Task prompt
Throughout the listing that follows, find each line with the word "pinky" and copy it.

Exercise input
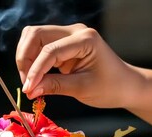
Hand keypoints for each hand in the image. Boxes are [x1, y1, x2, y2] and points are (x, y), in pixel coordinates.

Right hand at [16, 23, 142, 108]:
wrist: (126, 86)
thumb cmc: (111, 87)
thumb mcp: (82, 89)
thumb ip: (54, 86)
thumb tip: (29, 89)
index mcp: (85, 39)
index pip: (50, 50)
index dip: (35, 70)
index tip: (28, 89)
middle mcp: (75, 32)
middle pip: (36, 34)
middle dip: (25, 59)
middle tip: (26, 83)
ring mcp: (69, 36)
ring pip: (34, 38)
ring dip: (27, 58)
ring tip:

--

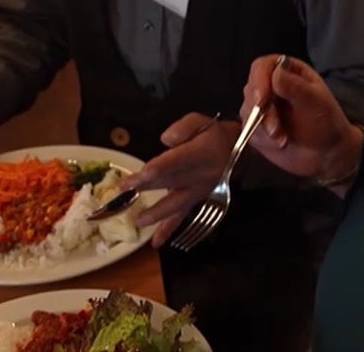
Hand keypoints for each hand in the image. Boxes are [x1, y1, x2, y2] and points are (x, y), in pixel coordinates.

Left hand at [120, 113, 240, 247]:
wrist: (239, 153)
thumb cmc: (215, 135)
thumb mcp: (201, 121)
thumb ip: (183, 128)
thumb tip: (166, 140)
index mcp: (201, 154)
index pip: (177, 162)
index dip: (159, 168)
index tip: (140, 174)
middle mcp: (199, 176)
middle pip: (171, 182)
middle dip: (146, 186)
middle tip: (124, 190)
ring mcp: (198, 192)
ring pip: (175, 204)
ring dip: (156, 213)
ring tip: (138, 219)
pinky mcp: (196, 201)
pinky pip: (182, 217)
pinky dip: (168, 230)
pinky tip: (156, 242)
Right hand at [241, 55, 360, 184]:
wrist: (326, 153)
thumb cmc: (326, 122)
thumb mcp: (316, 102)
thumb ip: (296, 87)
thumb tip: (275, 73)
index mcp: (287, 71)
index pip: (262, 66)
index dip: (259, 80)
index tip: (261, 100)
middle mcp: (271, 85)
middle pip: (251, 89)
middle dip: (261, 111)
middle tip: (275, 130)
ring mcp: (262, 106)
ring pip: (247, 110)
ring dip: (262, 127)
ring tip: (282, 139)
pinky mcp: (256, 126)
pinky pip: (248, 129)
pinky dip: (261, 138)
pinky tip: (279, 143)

Solution for this task
pinky mcp: (196, 201)
pinky pip: (182, 217)
pinky dip: (168, 230)
pinky tip: (156, 242)
pinky mcp: (256, 126)
pinky pip: (248, 129)
pinky dip: (261, 138)
pinky tip: (279, 143)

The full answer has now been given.